La Pologne pourrait se passer de l’autorisation de Berlin pour livrer des chars Leopard 2 PL à l’Ukraine

Pour contrer une éventuelle nouvelle offensive russe de grande ampleur d’ici le printemps prochain, l’Ukraine espérait obtenir des chars occidentaux – en particulier les Leopard 2 de conception allemande – lors de la réunion des cinquante pays qui la soutiennent, tenue le 20 janvier à Ramstein [Allemagne], sous la présidence de Lloyd Austin, le secrétaire américain à la Défense. Elle devra encore attendre, même si le Royaume-Uni et la France lui avaient déjà respectivement promis 14 Challenger 2 et des AMX-10RC [considérés comme des « chars légers »].

Pourtant, avant cette réunion, la Pologne s’était dit prête à livrer 14 Leopard 2PL à l’armée ukrainienne… Et la Finlande n’avait pas écarté l’idée d’en faire de même. Seulement, pour qu’un tel transfert puisse se faire, il faut l’accord du gouvernement allemand. Or, le chef de celui-ci, le chancelier Olaf Scholz, ne souhaite pas le donner. Du moins pour le moment.

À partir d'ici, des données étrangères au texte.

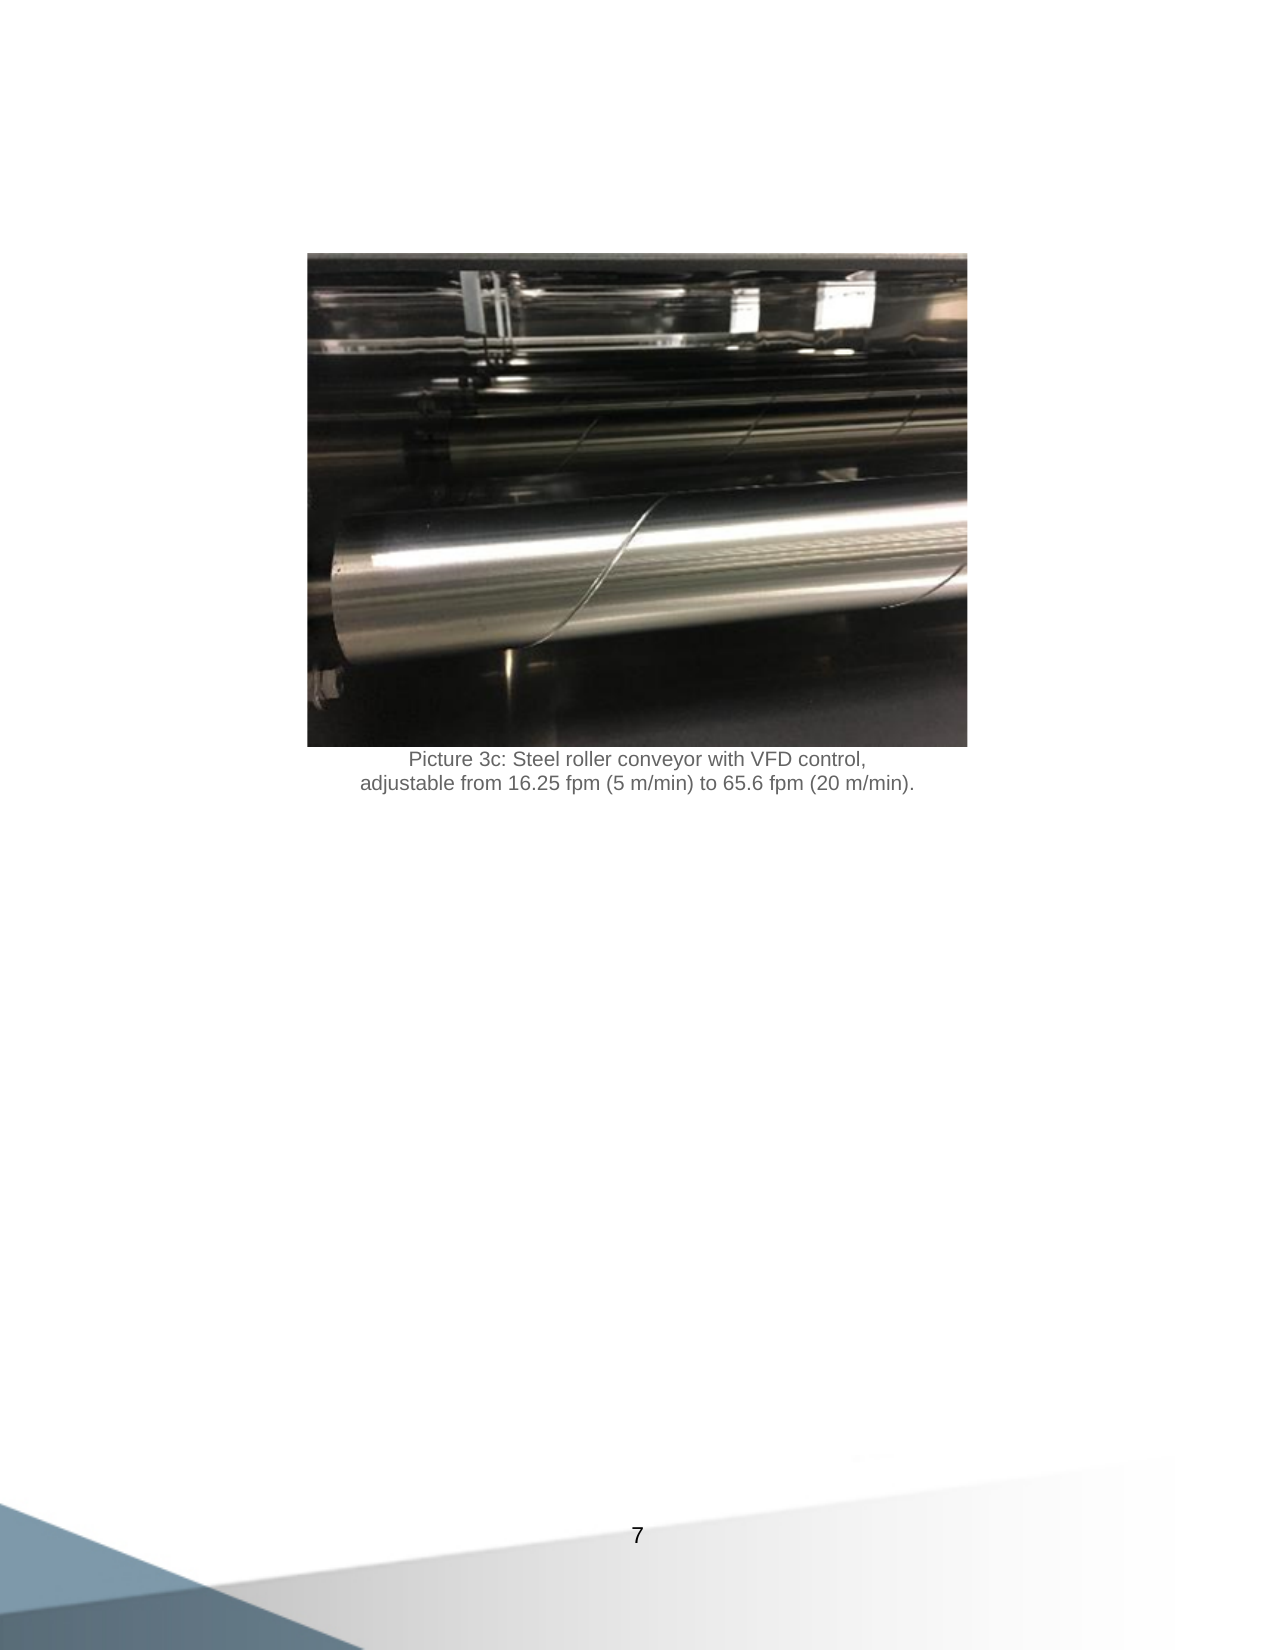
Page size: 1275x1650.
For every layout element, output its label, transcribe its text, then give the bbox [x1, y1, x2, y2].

text adjustable from 16.25 fpm (5 m/min) to 65.6 fpm (20 m/min). [75, 771, 1200, 795]
picture [0, 1454, 1275, 1650]
picture [307, 253, 968, 747]
text Picture 3c: Steel roller conveyor with VFD control, [75, 747, 1200, 771]
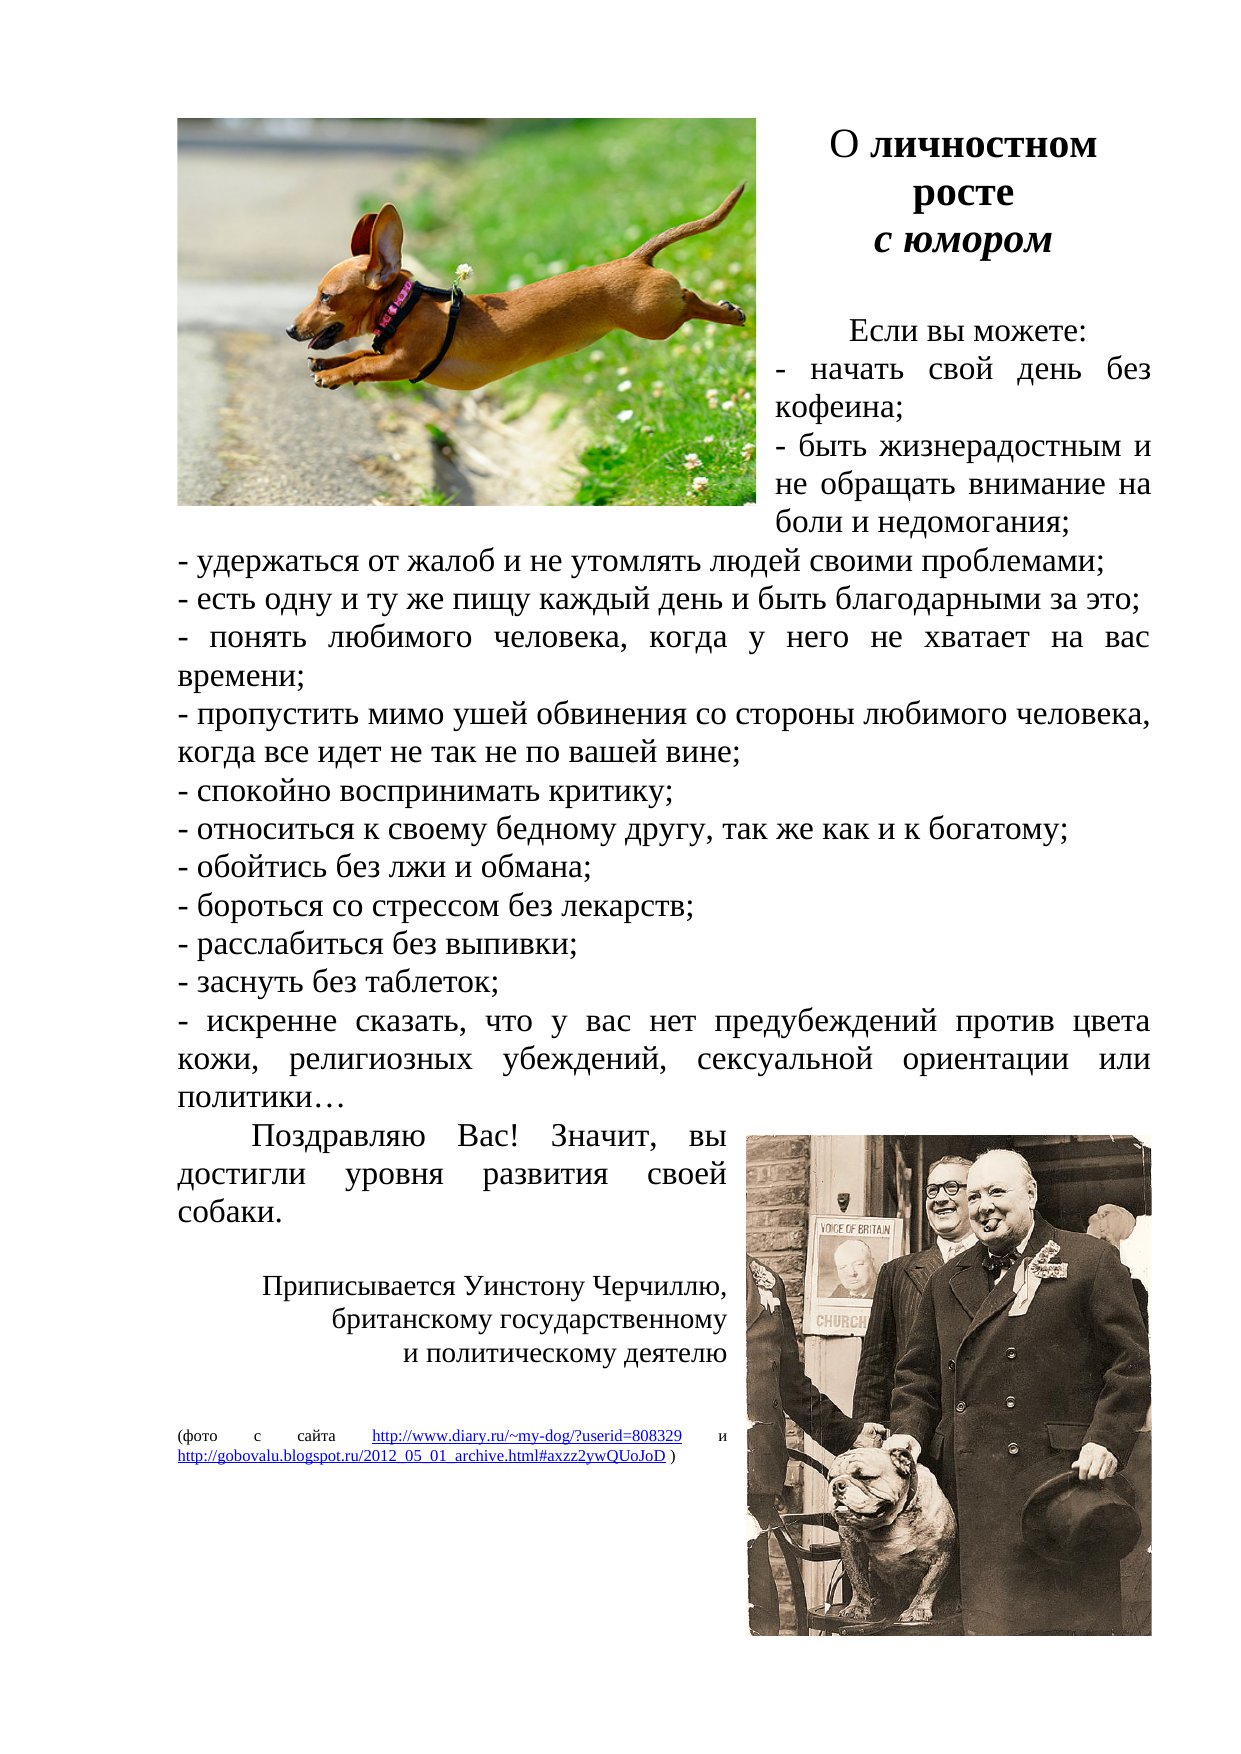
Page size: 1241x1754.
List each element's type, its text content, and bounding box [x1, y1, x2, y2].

text Приписывается Уинстону Черчиллю, [177, 1268, 746, 1302]
text - пропустить мимо ушей обвинения со стороны любимого человека, когда все идет не так не по вашей вине; [177, 693, 1152, 770]
text - бороться со стрессом без лекарств; [177, 885, 1152, 923]
text - заснуть без таблеток; [177, 961, 1152, 1000]
text О личностном росте [757, 118, 1152, 214]
text - удержаться от жалоб и не утомлять людей своими проблемами; [177, 540, 1152, 578]
text Если вы можете: [757, 310, 1152, 348]
text - понять любимого человека, когда у него не хватает на вас времени; [177, 616, 1152, 693]
text - спокойно воспринимать критику; [177, 770, 1152, 808]
text британскому государственному [251, 1302, 746, 1335]
text - быть жизнерадостным и не обращать внимание на боли и недомогания; [177, 425, 1152, 540]
text - расслабиться без выпивки; [177, 923, 1152, 961]
text - относиться к своему бедному другу, так же как и к богатому; [177, 808, 1152, 846]
text - искренне сказать, что у вас нет предубеждений против цвета кожи, религиозных убеждений, сексуальной ориентации или политики… [177, 1000, 1152, 1115]
text - начать свой день без кофеина; [757, 348, 1152, 425]
picture [177, 118, 757, 506]
text - есть одну и ту же пищу каждый день и быть благодарными за это; [177, 578, 1152, 616]
text с юмором [757, 214, 1152, 262]
text (фото с сайта http://www.diary.ru/~my-dog/?userid=808329 и http://gobovalu.blogspot.ru/2012_05_01_archive.html#axzz2ywQUoJoD ) [177, 1426, 746, 1464]
text Поздравляю Вас! Значит, вы достигли уровня развития своей собаки. [177, 1115, 1152, 1230]
picture [746, 1135, 1152, 1636]
text - обойтись без лжи и обмана; [177, 846, 1152, 885]
text и политическому деятелю [251, 1335, 746, 1369]
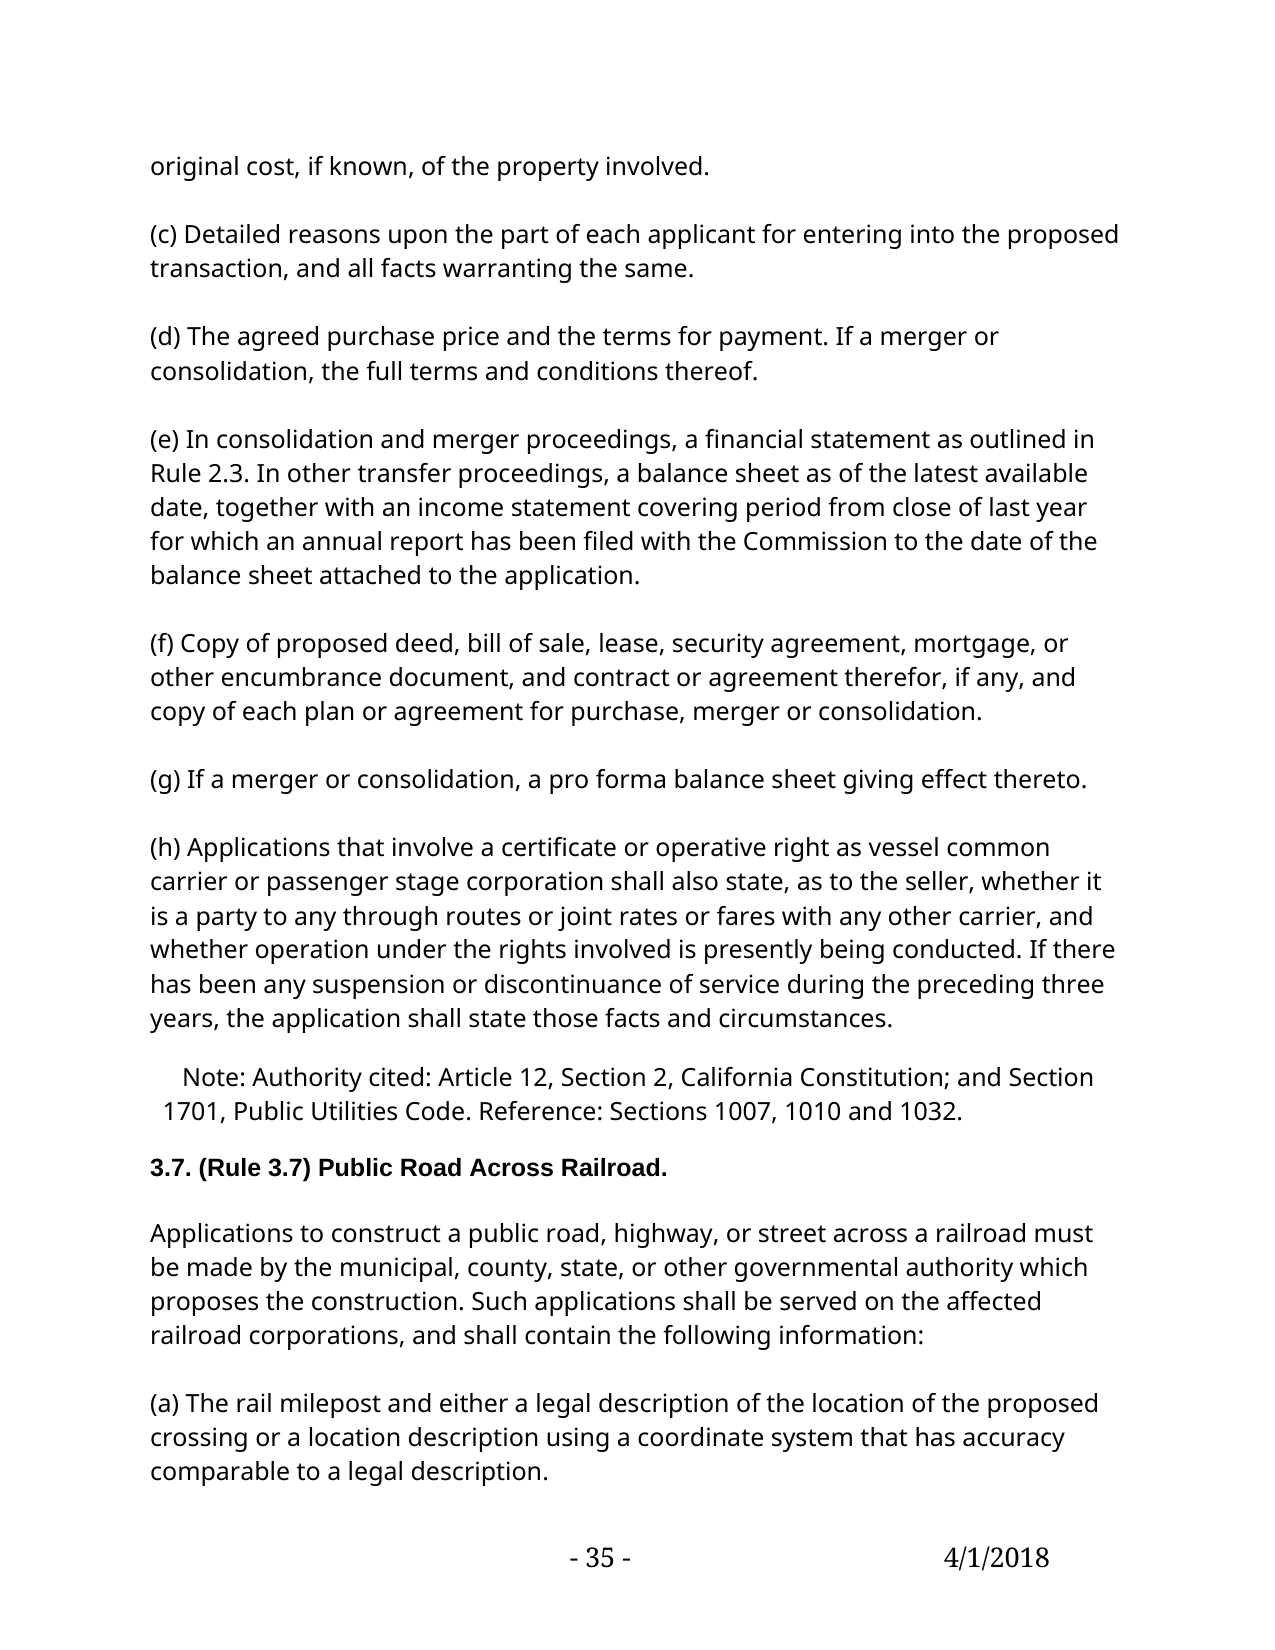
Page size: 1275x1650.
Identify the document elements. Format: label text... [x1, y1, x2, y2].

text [150, 149, 1125, 1034]
text Note: Authority cited: Article 12, Section 2, California Constitution; and Section 1701, Public Utilities Code. Reference: Sections 1007, 1010 and 1032. [162, 1059, 1125, 1127]
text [150, 1352, 1125, 1488]
text Applications to construct a public road, highway, or street across a railroad must be made by the municipal, county, state, or other governmental authority which proposes the construction. Such applications shall be served on the affected railroad corporations, and shall contain the following information: [150, 1181, 1125, 1352]
subtitle 3.7. (Rule 3.7) Public Road Across Railroad. [150, 1152, 1125, 1181]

D’après des sources gouvernementales allemandes citées par le Wall Street Journal, l’Allemagne pourrait accepter la livraison de Leopard 2 à l’Ukraine qu’à la condition que les États-Unis en fassent autant avec leurs chars M1 Abrams.

Mais pour les responsables de la défense américaine, l’armée ukrainienne n’aurait pas la capacité, en l’état actuel de sa situation, de mettre en oeuvre des Abrams. Car il ne suffit par de donner des armes… Encore faut-il pourvoir se les approprier, les entretenir et les réparer le cas échéant. C’est un « char très compliqué et cher, qui requiert une formation difficile », a ainsi résumé Colin Kahl, le nuiméro trois du Pentagone. Aussi, Washington a préféré mettre l’accent sur l’artillerie et les véhicules de combat d’infanterie [VCI], comme les Bradley et les Stryker.

Cela étant, la réunion de Ramstein était l’occasion de faire bouger les lignes. Et le président ukrainien, Volodymyr Zelenski, avait préalablement mis la pression sur Berlin. « Il y a des moments où l’on ne devrait pas hésiter ou se comparer », avait-il dit, en visioconférence, en marge du forum de Davos.

Seulement, l’Allemagne, où la coalition gouvernementale est divisée sur cette question, a maintenu sa position… Et aucun accord n’a pu être trouvé sur la livraison de chars à l’armée ukrainienne.

« Nous ne pouvons pas dire aujourd’hui quand [une décision sera prise] et quelle sera la décision sur les chars Leopard », a déclaré Boris Pistorius, le nouveau ministre allemand de la Défense, à l’issue de la réunion. « Nous n’hésitons pas, nous pesons simplement le pour et le contre […] Nous avons la responsabilité de réfléchir attentivement aux conséquences pour toutes les parties au conflit », a-t-il ensuite justifé, avant d’assurer que « l’impression » selon laquelle l’Allemagne serait la seule à s’opposer à livrer des chars à l’Ukraine est « fausse ».

« Beaucoup d’alliés partagent [notre] opinion » et « il y a de bonnes raisons d’être pour et de bonnes raisons d’être contre ces livraisons », a ensuite expliqué M. Pistorius. « Il était tout à fait clair que les avis ne sont pas aussi uniformes que l’impression donnée jusqu’à présent », a-t-il conclu.

En tout cas, la Pologne s’impatiente… au point d’envisager de se passer d’une autorisation allemande pour céder ses Leopard 2 à l’Ukraine. « Nous offrons 14 chars. Mais en même temps, nous devons avoir la garantie que d’autres en feront autant. Et les moins proactifs, jusqu’à présent, pour ne pas dire plus, sont les Allemands. C’est pourquoi nous continuerons à faire pression sur la chancellerie allemande pour qu’elle réponde à notre proposition dans les plus brefs délais », avait affirmé Mateusz Morawiecki, le Premier ministre polonais, quelques heures avant la réunion de Ramstein.

Et celui-ci de prévenir : « Le consentement [de Berlin] est une question secondaire ici. Soit nous obtenons cette autorisation rapidement, sout nous ferons ce qu’il faut nous-mêmes » car la « capacité de défendre la liberté en Ukraine peut en dépendre, et donc la sécurité de toute l’Europe en dépendra ».

En attendant, Kiev ne perd pas l’espoir d’arriver à ses fins. « Oui, nous devrons encore nous battre pour la livraison de chars modernes, mais chaque jour, nous rendons plus évident le fait qu’il n’y a pas d’autre solution que la prise d’une décision concernant les chars », a en effet déclaré M. Zelinski, lors de la réunion de Ramstein.